* Da svolgere
• a. Riassumi il brano in due frasi.
• b. Stampa il passo del brano che si apre con le parole contenenti "Discorso dell’on. Presidente" e si chiude con "di Sassari ?".
• c. Nel brano, da quale a quale valore è passato il tasso di disoccupazione in Germania?

* Estratto della pagina
========================================

Discorso dell’on. Presidente della Camera dei deputati in occasione della Cerimonia sui 150 anni dell’Unità d’Italia

sabato 5 marzo 2011

E’ possibile il rilancio economico in Provincia di Sassari ?

Ogni giorno il quadro nazionale viene scombussolato dalla politica estera, dal tema della giustizia del Premier e dai reciprochi affronti e polemiche fra gli schieramenti politici, nessuno escluso. Non è scontato e banale dire ormai che siamo la Nazione zimbello dell’Europa, se non del mondo. Siamo anche quella Italia, quella Patria che nonostante tutto è lenta nel rilanciarsi, nell’andare a ritmi più o meno equilibrati verso una ripresa economica e occupazionale discreta. Succede il contrario in America – dove, dati alla mano – il Dipartimento del Lavoro ha comunicato che il tasso di disoccupazione è sceso nel mese di febbraio dello 0,1%, cogliendo di sorpresa gli economisti che invece si aspettavano un incremento fino al 9,1%. In Germania accade uguale: il tasso di disoccupazione è sceso dal 7,4% al 7,3%, il che vuol dire, 33mila disoccupati in meno. In Italia la situazione è ben diversa: per il terzo mese consecutivo rimane ancorato all‘8,6%, con un tasso di disoccupazione che cresce dello 0,2% su base annua.Quello che più fa rabbrividire è però l’aumento consistente della disoccupazione giovanile che si attesta al 29%, dieci punti percentuali in più rispetto alla media europea. Da questi dati si evince che il Governo non ha saputo o meglio non si è presa l’onere di adottare misure per delle efficaci politiche giovanili, ne tantomeno il Ministro della Gioventù ha dimostrato capacità politiche nell’affrontare tale situazione. Questa situazione che è venuta a crearsi, questa difficoltà di creare nuovi posti di lavoro nonostante la crisi, è accentuata in quei paesi, in quelle regioni, dove è già presente una difficoltà a trovare sbocchi per il lavoro, a consentire che giovani imprenditori o neolaureati possano subito lavorare.

========================================

* Dati archiviati

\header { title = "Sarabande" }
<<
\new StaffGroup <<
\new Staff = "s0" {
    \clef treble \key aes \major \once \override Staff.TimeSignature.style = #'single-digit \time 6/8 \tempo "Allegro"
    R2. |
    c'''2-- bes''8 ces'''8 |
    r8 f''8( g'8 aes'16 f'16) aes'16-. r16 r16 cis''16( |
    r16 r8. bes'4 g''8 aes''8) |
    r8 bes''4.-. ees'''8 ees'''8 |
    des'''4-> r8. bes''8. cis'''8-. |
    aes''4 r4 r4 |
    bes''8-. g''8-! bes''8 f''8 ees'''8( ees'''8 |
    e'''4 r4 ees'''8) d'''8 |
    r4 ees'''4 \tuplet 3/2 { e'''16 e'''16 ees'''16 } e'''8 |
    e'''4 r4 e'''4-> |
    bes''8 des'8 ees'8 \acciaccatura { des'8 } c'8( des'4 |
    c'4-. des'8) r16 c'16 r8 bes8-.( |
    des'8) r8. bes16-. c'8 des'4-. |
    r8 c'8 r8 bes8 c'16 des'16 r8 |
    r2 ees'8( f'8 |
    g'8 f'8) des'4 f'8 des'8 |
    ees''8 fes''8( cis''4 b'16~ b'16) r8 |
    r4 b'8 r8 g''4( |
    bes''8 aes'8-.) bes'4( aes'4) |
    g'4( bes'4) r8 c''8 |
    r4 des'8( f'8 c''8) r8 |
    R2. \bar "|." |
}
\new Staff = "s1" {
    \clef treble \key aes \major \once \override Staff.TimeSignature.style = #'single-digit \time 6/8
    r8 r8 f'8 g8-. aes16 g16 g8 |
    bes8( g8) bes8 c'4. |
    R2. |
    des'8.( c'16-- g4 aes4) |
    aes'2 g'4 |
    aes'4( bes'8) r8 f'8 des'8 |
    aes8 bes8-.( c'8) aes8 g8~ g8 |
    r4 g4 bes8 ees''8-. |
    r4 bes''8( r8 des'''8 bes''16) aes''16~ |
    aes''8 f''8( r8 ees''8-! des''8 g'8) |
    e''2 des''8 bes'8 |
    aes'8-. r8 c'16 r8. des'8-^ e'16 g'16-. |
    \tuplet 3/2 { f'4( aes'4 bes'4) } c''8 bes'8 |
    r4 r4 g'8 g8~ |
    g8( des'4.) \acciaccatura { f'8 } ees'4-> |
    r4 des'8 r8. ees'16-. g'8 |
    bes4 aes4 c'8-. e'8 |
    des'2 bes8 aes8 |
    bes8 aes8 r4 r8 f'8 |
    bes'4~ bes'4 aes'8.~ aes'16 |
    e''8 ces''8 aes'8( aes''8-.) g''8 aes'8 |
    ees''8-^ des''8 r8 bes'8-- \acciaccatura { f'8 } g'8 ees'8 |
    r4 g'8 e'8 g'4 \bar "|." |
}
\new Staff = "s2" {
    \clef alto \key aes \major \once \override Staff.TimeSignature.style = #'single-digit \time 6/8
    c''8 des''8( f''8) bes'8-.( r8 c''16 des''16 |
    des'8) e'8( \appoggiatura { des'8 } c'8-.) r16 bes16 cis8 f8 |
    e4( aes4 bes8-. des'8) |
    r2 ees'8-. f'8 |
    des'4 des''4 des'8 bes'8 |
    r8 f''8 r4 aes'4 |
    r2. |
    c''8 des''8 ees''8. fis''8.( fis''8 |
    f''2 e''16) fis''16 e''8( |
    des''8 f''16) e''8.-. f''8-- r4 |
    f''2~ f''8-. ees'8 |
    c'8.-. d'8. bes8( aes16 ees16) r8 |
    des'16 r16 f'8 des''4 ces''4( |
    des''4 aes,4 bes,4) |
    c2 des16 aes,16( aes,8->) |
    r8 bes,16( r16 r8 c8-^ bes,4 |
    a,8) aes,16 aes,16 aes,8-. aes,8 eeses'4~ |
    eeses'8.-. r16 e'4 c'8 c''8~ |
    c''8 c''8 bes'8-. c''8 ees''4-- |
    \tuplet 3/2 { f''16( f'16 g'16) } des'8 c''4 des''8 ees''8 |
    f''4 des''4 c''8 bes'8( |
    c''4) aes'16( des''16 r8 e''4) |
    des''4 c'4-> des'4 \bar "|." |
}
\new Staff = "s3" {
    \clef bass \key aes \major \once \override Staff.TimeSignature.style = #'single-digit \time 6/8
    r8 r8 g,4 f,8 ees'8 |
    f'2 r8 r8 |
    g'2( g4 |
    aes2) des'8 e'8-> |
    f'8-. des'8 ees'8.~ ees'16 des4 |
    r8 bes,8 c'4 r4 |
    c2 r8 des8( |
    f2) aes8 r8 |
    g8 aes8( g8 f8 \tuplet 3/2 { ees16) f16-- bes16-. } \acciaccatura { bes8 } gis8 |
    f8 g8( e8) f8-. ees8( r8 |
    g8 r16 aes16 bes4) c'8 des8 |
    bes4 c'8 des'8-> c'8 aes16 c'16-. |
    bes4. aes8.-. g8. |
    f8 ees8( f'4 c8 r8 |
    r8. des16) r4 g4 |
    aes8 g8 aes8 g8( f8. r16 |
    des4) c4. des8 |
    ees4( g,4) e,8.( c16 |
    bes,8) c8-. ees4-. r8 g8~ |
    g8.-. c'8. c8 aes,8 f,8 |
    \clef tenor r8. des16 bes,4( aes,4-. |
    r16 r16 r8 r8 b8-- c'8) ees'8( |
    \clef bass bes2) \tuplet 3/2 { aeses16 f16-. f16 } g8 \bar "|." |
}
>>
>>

========================================

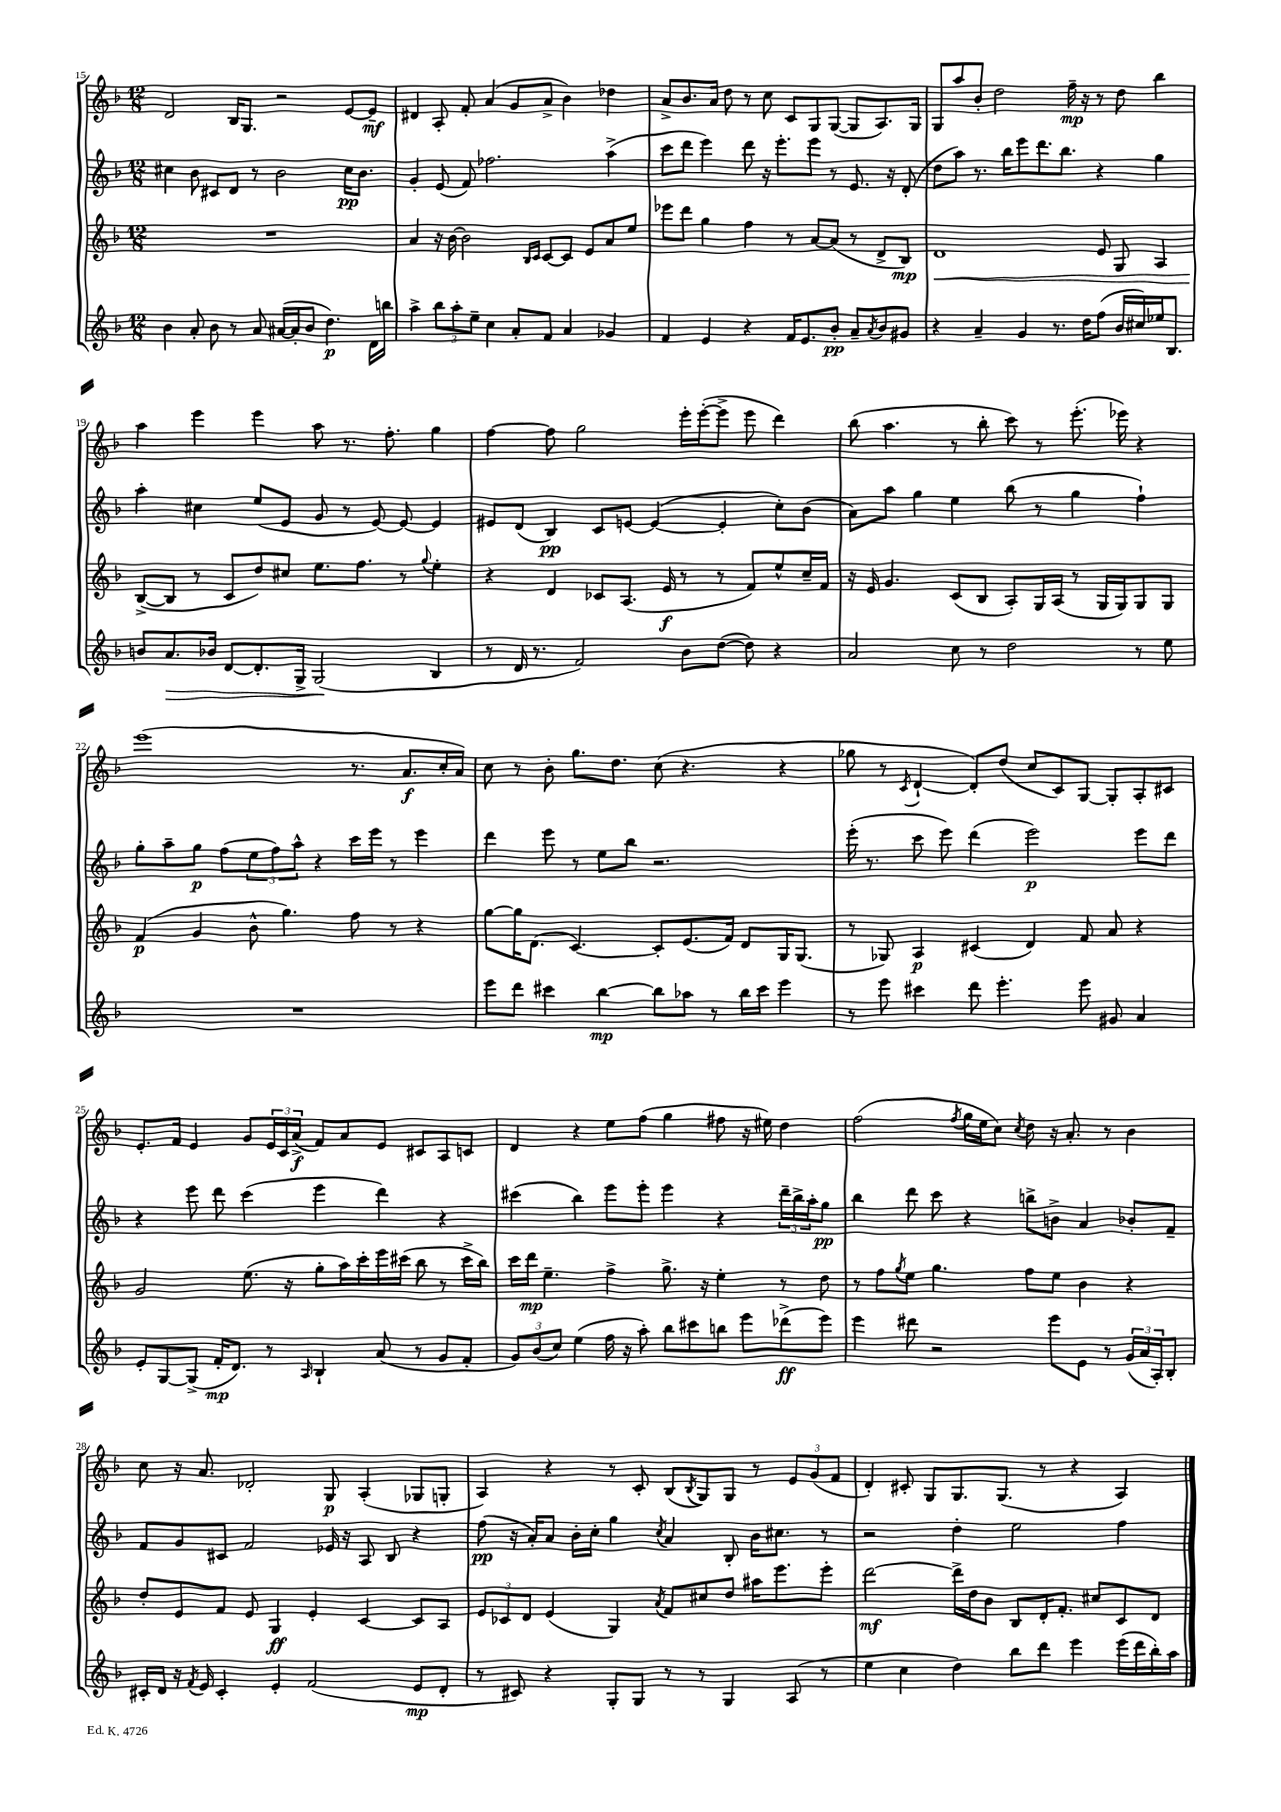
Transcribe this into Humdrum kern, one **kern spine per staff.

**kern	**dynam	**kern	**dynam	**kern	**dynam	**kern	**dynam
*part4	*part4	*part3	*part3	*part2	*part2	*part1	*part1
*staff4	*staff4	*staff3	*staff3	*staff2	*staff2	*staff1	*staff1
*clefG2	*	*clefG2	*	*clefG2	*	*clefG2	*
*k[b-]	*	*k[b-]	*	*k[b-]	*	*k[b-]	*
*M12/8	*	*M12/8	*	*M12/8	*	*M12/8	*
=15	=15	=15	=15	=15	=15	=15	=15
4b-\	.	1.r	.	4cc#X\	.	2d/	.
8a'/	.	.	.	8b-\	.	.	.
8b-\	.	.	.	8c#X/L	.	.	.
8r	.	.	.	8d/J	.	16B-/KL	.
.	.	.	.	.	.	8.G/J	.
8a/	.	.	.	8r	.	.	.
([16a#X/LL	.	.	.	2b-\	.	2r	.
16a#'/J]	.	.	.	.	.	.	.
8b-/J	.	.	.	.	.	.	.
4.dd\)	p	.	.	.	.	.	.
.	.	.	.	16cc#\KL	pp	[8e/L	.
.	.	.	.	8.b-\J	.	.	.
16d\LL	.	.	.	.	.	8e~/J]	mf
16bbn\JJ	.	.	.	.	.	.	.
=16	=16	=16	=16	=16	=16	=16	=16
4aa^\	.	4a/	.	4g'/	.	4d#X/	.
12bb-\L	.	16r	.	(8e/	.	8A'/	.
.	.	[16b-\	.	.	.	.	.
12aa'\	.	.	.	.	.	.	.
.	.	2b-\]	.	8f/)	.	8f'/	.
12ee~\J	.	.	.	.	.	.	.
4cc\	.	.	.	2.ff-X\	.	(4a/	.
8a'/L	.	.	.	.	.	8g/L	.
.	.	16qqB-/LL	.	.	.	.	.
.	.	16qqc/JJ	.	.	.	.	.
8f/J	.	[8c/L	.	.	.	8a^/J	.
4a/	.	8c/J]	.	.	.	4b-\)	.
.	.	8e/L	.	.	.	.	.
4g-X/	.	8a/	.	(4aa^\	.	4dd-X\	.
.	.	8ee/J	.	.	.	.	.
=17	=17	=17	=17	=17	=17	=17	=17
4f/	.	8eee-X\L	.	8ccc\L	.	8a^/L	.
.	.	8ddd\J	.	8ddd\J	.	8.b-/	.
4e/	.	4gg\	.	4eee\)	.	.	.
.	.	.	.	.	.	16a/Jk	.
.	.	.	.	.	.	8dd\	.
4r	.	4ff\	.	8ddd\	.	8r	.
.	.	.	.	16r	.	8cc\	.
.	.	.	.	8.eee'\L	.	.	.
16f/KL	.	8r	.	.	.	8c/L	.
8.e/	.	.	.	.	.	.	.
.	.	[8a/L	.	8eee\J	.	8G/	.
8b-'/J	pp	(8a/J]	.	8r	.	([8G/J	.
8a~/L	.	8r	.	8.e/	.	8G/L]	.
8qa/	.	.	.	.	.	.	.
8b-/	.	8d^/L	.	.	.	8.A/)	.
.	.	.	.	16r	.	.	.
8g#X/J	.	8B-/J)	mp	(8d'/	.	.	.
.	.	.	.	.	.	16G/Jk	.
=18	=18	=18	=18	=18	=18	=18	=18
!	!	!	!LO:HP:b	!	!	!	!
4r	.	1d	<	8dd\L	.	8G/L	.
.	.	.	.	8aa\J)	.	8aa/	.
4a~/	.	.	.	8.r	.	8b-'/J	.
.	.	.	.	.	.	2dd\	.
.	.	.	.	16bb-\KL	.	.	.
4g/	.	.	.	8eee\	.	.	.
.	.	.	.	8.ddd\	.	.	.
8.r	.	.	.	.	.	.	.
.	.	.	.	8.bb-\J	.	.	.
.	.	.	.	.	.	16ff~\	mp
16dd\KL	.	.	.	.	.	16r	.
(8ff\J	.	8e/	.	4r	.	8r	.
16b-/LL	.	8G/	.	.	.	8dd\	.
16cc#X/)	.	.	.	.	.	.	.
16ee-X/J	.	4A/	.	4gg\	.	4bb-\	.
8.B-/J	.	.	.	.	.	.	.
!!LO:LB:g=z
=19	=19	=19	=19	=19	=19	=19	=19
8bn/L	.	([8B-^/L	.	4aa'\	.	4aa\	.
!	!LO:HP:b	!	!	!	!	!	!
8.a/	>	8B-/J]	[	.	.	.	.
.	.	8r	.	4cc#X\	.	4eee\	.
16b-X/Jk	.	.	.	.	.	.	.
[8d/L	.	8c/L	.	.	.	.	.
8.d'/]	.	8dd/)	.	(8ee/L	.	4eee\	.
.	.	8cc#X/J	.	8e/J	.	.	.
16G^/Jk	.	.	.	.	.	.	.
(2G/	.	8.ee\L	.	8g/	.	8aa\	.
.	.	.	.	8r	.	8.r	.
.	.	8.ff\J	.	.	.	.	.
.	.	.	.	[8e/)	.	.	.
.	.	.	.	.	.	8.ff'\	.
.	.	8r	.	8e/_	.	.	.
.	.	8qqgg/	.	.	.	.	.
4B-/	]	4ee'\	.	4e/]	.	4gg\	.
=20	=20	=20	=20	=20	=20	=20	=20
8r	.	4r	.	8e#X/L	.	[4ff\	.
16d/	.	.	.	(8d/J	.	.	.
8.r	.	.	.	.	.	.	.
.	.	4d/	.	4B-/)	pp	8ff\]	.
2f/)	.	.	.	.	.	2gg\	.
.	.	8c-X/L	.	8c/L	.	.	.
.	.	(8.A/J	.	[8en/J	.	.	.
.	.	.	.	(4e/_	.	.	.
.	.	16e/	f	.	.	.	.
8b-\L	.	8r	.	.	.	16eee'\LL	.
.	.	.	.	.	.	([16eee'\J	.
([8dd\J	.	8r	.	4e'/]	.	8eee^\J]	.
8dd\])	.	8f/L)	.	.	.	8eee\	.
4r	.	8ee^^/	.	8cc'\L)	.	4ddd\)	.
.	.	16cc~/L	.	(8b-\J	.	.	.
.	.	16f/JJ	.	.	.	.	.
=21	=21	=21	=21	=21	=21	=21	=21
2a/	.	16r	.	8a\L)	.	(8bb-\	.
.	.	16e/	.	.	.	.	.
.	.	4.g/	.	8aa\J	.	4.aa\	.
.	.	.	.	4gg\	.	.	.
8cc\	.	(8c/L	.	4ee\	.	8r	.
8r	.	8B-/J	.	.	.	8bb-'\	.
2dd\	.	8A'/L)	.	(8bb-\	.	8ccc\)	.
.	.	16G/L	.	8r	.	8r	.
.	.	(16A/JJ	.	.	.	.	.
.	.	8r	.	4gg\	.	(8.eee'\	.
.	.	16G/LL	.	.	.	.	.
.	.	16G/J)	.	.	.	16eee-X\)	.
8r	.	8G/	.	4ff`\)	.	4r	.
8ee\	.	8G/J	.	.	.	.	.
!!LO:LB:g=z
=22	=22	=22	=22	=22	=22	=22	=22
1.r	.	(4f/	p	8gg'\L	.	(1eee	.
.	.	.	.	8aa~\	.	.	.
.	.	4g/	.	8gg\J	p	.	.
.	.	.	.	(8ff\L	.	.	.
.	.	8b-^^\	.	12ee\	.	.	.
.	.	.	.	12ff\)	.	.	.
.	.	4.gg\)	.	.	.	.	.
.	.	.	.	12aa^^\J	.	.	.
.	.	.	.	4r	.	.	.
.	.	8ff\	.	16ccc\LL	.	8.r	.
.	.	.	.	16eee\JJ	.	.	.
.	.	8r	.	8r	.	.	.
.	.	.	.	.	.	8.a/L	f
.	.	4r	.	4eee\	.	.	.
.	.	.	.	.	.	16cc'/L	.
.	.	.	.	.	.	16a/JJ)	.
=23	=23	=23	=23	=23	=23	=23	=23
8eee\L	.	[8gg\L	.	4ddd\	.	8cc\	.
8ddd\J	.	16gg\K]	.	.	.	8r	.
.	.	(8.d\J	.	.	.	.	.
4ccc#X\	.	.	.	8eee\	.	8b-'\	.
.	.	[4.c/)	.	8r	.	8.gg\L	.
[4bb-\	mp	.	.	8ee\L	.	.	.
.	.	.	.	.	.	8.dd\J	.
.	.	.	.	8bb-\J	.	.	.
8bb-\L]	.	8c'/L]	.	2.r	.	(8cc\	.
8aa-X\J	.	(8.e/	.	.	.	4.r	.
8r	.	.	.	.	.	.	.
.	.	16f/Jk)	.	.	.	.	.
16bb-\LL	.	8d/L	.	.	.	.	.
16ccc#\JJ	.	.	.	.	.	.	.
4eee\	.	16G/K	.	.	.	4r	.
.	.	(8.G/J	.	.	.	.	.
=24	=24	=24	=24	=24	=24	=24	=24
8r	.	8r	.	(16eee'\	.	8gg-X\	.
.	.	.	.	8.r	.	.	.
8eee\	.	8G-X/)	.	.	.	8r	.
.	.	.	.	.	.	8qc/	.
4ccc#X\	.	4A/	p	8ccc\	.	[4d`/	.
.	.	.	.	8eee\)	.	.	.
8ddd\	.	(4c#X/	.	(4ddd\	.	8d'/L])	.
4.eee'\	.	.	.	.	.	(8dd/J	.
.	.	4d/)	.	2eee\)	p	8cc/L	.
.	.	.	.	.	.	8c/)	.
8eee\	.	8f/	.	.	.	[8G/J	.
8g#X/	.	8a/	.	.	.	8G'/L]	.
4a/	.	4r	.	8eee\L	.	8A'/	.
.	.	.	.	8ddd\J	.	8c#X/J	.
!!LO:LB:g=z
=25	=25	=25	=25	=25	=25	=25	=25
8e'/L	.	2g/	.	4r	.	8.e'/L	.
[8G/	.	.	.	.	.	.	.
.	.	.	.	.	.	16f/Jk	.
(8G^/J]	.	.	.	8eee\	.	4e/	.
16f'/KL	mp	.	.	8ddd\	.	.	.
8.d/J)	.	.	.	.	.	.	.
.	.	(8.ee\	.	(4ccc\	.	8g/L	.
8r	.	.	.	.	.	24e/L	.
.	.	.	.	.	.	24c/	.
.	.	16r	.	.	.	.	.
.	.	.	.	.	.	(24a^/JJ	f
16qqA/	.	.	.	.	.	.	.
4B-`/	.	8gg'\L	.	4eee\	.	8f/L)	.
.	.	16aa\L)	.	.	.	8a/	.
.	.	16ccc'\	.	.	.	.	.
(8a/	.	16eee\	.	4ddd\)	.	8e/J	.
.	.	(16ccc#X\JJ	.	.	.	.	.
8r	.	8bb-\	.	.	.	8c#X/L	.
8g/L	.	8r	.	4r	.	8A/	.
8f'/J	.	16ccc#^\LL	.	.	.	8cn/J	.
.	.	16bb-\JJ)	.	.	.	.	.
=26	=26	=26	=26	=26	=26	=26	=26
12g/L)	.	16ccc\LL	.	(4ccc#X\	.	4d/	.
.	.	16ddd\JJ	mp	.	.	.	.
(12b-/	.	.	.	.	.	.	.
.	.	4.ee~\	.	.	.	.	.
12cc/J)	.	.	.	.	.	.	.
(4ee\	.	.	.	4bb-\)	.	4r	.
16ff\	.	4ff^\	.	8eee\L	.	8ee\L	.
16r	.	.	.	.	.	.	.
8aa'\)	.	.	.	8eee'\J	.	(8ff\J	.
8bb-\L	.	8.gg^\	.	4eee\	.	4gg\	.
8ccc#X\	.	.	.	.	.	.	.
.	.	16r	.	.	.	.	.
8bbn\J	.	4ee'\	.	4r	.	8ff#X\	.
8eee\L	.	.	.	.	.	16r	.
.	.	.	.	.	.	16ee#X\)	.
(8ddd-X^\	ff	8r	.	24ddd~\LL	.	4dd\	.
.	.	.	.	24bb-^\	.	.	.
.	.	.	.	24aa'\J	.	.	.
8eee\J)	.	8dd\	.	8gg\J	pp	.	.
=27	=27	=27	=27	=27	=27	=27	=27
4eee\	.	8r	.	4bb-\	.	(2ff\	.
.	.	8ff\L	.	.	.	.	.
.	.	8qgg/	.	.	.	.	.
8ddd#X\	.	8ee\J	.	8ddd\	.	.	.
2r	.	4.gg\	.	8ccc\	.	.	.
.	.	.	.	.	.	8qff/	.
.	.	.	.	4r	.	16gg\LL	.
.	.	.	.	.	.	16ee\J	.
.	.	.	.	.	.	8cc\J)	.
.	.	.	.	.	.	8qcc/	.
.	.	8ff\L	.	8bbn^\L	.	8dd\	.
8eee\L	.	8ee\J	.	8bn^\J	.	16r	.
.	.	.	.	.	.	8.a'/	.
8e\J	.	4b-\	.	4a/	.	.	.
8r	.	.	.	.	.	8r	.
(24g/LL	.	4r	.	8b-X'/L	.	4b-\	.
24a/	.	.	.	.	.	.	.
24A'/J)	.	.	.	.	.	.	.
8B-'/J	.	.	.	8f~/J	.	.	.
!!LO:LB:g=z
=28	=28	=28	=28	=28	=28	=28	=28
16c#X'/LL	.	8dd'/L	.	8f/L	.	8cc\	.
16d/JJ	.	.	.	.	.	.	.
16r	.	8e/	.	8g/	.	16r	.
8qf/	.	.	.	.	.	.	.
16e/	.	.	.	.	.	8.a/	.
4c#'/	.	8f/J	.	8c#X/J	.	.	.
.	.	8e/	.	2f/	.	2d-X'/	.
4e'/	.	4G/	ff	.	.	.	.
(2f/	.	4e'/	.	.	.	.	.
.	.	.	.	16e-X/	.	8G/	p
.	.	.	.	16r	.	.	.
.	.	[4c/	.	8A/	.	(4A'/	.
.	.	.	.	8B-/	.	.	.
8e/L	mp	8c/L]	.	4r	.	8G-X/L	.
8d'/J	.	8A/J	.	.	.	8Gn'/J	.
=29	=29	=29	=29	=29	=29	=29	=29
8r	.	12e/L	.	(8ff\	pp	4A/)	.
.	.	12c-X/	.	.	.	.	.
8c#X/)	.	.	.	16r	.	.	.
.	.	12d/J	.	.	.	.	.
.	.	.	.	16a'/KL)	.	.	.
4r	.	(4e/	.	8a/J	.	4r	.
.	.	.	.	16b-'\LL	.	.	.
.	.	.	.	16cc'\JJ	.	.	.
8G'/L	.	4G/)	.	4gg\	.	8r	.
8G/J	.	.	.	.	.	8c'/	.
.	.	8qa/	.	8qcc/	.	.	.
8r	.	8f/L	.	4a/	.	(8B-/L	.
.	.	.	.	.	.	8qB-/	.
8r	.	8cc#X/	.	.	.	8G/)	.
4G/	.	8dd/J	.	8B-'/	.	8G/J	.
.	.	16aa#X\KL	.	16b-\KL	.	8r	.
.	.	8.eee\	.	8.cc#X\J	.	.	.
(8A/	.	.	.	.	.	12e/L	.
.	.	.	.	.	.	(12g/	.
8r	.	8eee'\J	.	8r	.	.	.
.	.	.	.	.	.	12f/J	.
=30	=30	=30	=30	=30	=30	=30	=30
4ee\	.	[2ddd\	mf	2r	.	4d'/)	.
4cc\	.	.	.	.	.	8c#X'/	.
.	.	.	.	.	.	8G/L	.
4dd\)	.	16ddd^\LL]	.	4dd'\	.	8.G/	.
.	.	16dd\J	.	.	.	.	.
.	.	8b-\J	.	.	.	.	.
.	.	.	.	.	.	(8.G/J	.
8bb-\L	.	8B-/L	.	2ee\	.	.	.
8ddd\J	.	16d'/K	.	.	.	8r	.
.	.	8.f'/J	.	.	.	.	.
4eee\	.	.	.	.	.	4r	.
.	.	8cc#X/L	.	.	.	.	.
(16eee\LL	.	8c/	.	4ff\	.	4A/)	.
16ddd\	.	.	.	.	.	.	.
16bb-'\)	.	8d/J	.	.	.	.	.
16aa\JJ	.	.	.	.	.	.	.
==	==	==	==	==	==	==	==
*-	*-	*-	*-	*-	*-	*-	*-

========================================

* Risultati per compito
• a. L'Italia è lenta nel rilanciarsi verso una ripresa economica e occupazionale, mentre negli Stati Uniti e in Germania il tasso di disoccupazione è sceso. In Italia la disoccupazione resta all'8,6% per il terzo mese consecutivo e quella giovanile si attesta al 29%, dieci punti percentuali sopra la media europea, dato da cui si evince che il Governo non ha adottato misure per efficaci politiche giovanili.

• b.
Discorso dell’on. Presidente della Camera dei deputati in occasione della Cerimonia sui 150 anni dell’Unità d’Italia

sabato 5 marzo 2011

E’ possibile il rilancio economico in Provincia di Sassari ?

• c. Dal 7,4% al 7,3%, cioè 33mila disoccupati in meno.